Available data >>

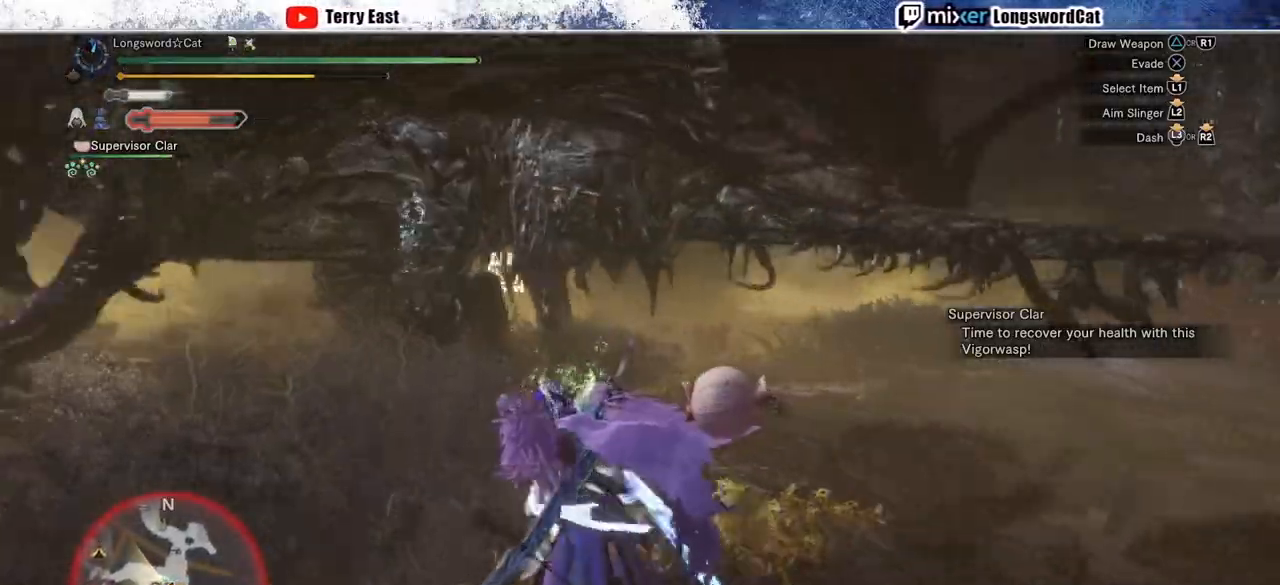
{"buttons": [], "left_stick": "center", "right_stick": "center", "events": [[17, "TRIANGLE", "down"], [117, "TRIANGLE", "up"], [200, "TRIANGLE", "down"], [283, "TRIANGLE", "up"], [367, "R2", "up"], [367, "left_stick", "center"]]}
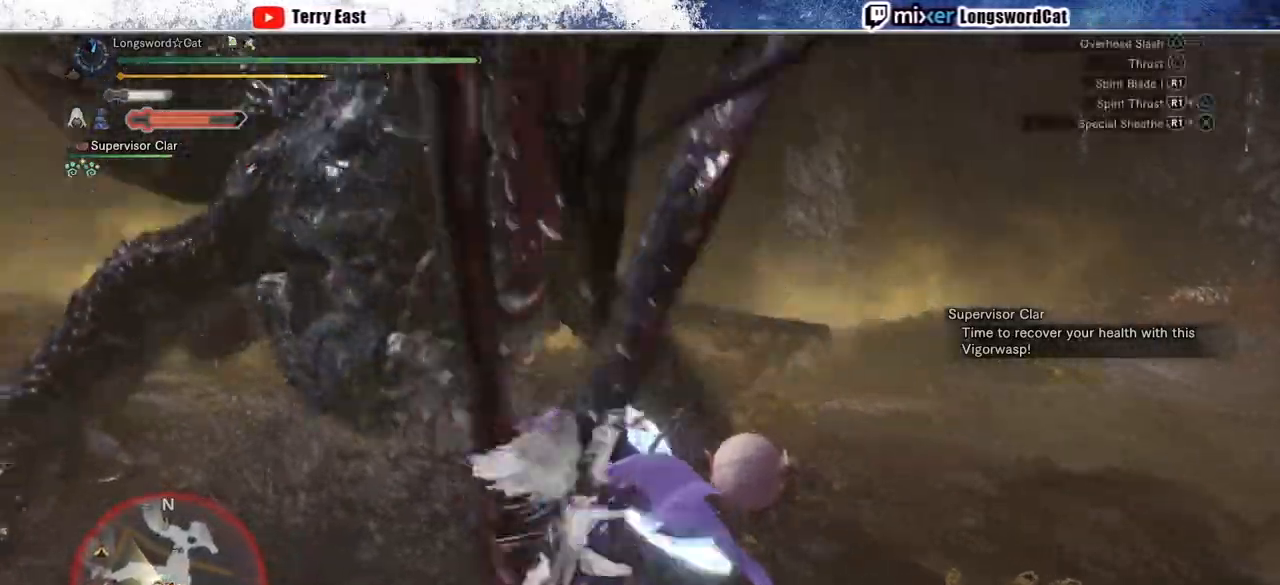
{"buttons": [], "left_stick": "center", "right_stick": "center", "events": [[67, "R1", "down"], [83, "DPAD_LEFT", "down"], [150, "DPAD_LEFT", "up"], [150, "R1", "up"], [233, "R1", "down"], [317, "R1", "up"], [383, "R1", "down"], [467, "R1", "up"]]}
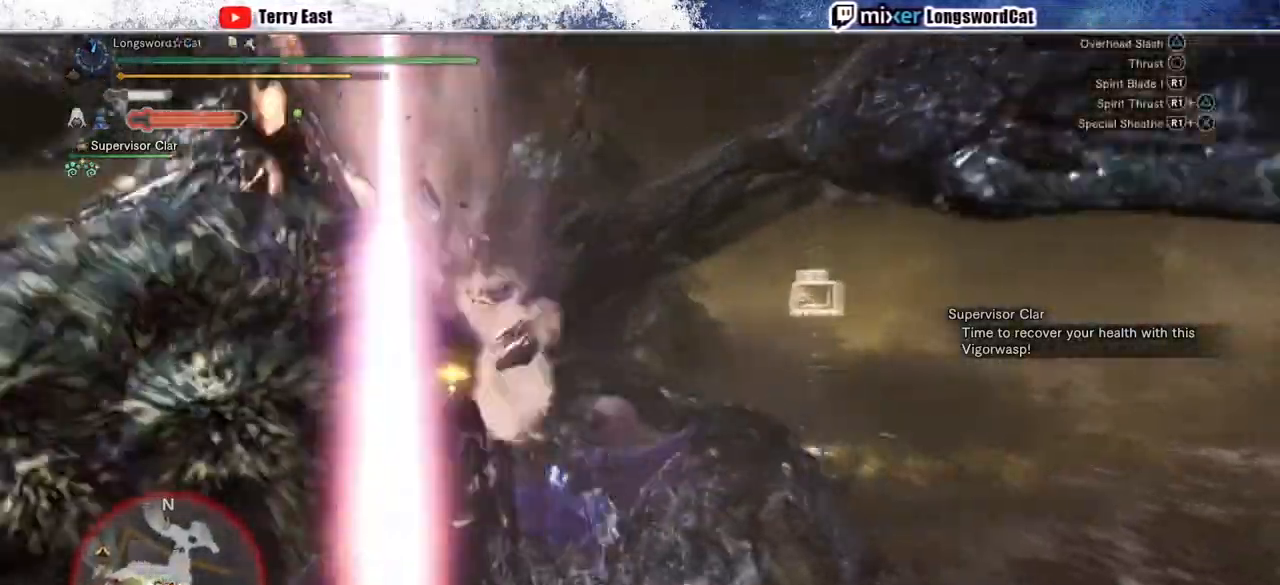
{"buttons": [], "left_stick": "center", "right_stick": "center", "events": [[50, "DPAD_UP", "down"], [50, "R1", "down"], [100, "DPAD_UP", "up"], [133, "R1", "up"], [200, "R1", "down"], [283, "R1", "up"], [417, "DPAD_LEFT", "down"], [500, "DPAD_LEFT", "up"]]}
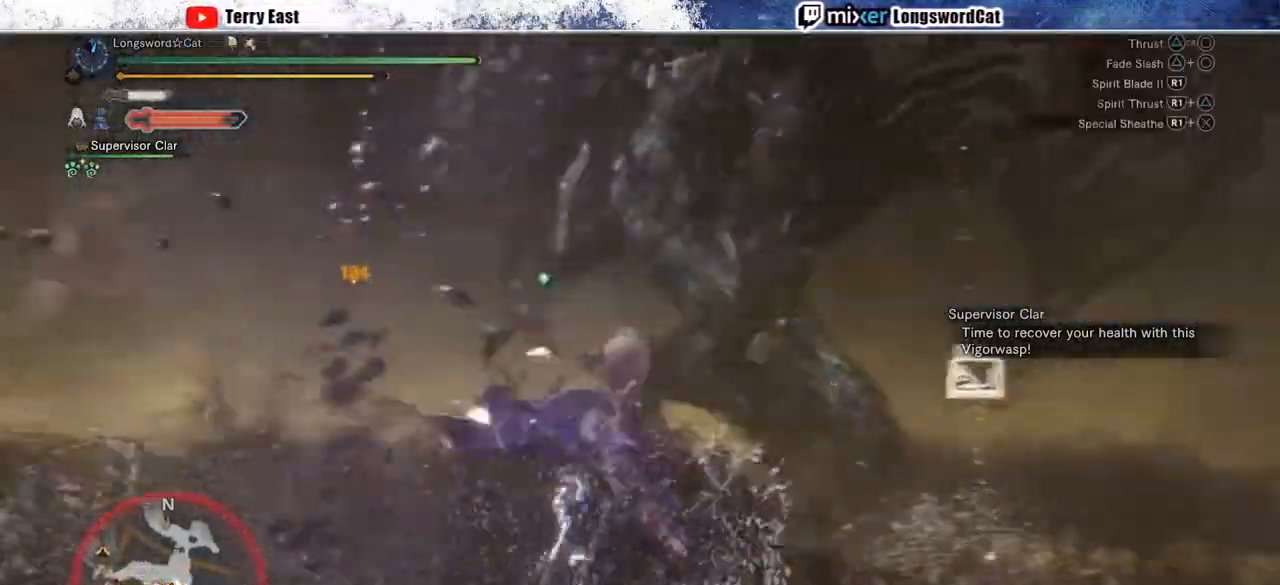
{"buttons": [], "left_stick": "center", "right_stick": "center", "events": [[383, "DPAD_RIGHT", "down"], [483, "DPAD_RIGHT", "up"]]}
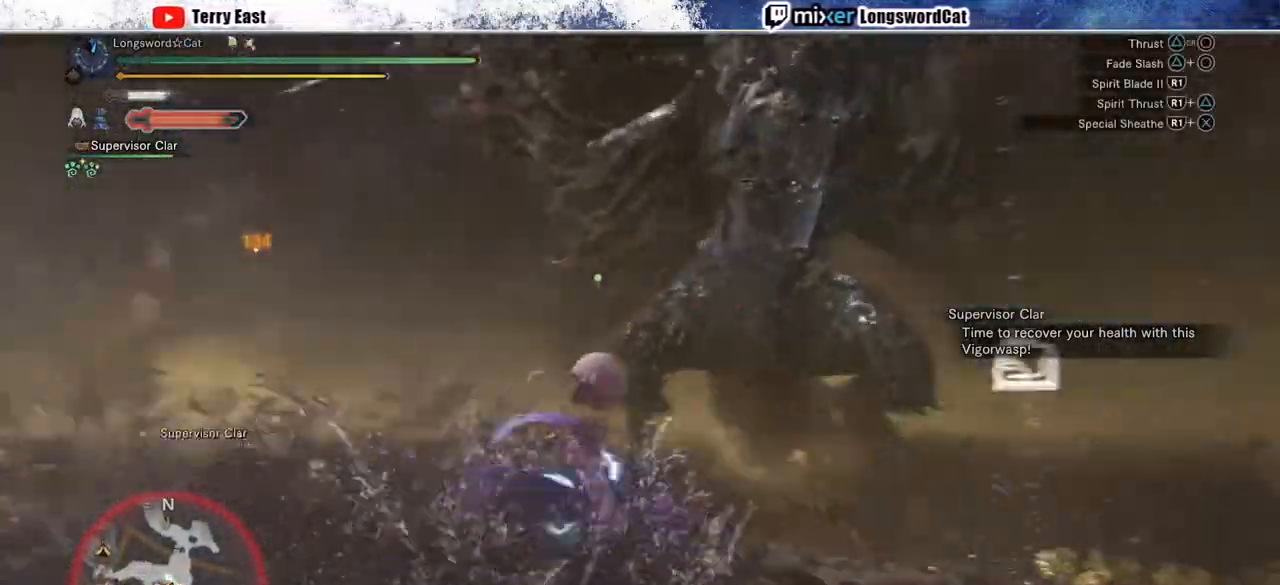
{"buttons": ["R1"], "left_stick": "center", "right_stick": "center", "events": [[150, "R1", "down"], [183, "TRIANGLE", "down"], [233, "TRIANGLE", "up"], [333, "TRIANGLE", "down"], [467, "TRIANGLE", "up"]]}
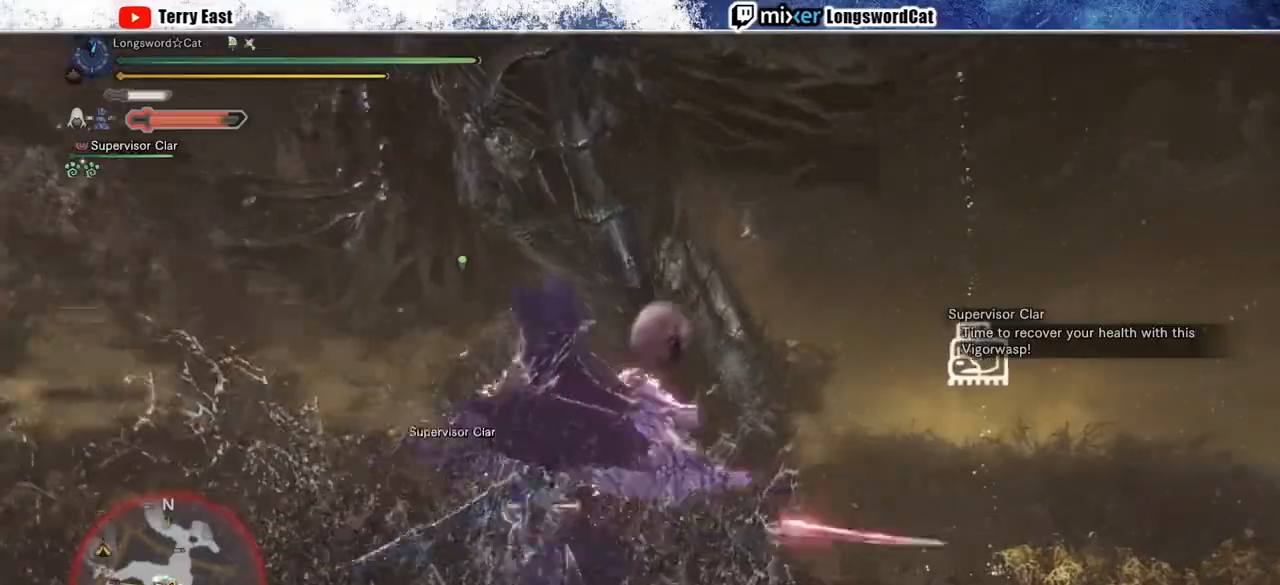
{"buttons": ["R1", "DPAD_LEFT"], "left_stick": "center", "right_stick": "center", "events": [[33, "TRIANGLE", "down"], [133, "TRIANGLE", "up"], [200, "TRIANGLE", "down"], [300, "TRIANGLE", "up"], [400, "TRIANGLE", "down"], [483, "DPAD_LEFT", "down"], [500, "TRIANGLE", "up"]]}
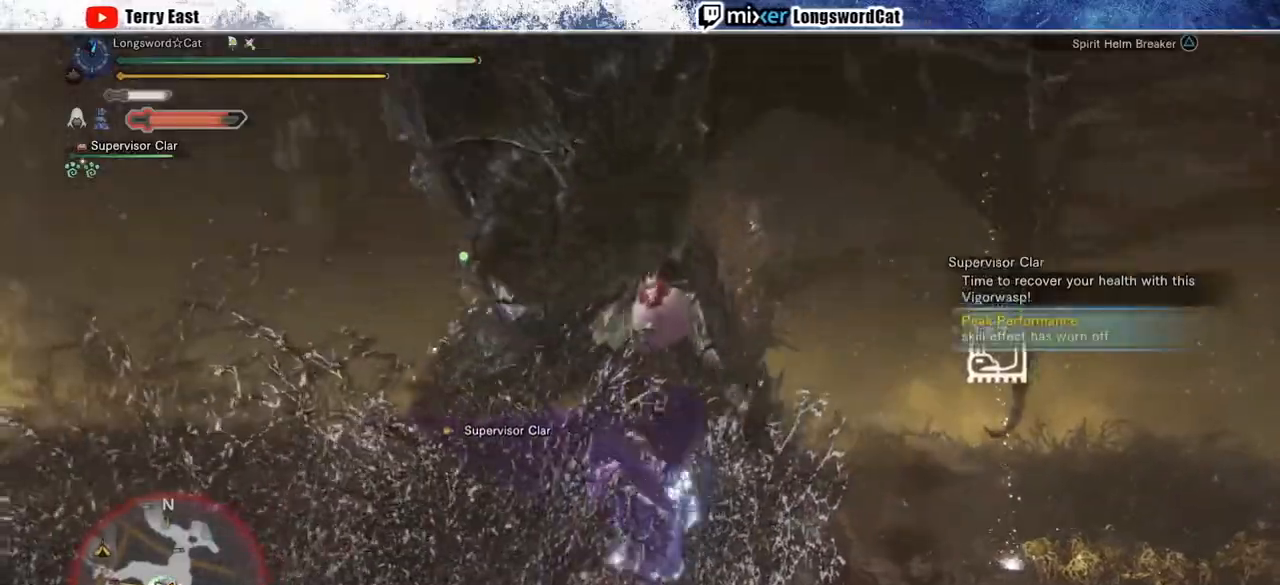
{"buttons": ["DPAD_LEFT"], "left_stick": "center", "right_stick": "center", "events": [[100, "DPAD_LEFT", "up"], [133, "R1", "up"], [417, "DPAD_LEFT", "down"]]}
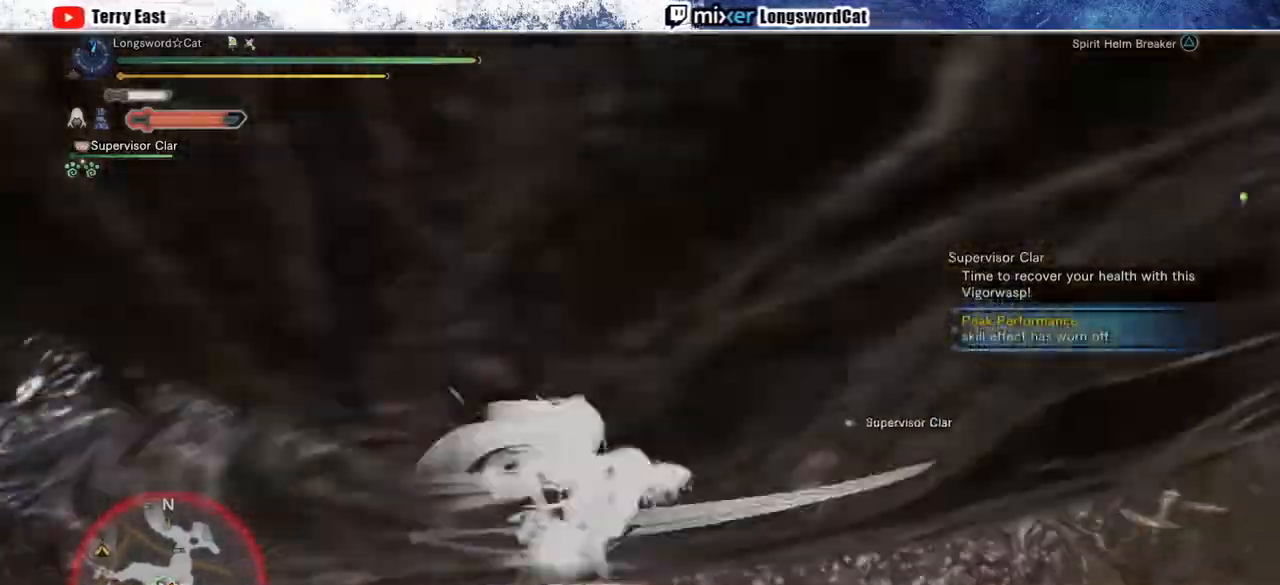
{"buttons": [], "left_stick": "center", "right_stick": "down-left", "events": [[17, "DPAD_LEFT", "up"], [483, "right_stick", "down-left"]]}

Required work >>
Tell how many lines of the listing include the word "TRIANGLE"; the number alone is the answer.

Answer to the problem >>
3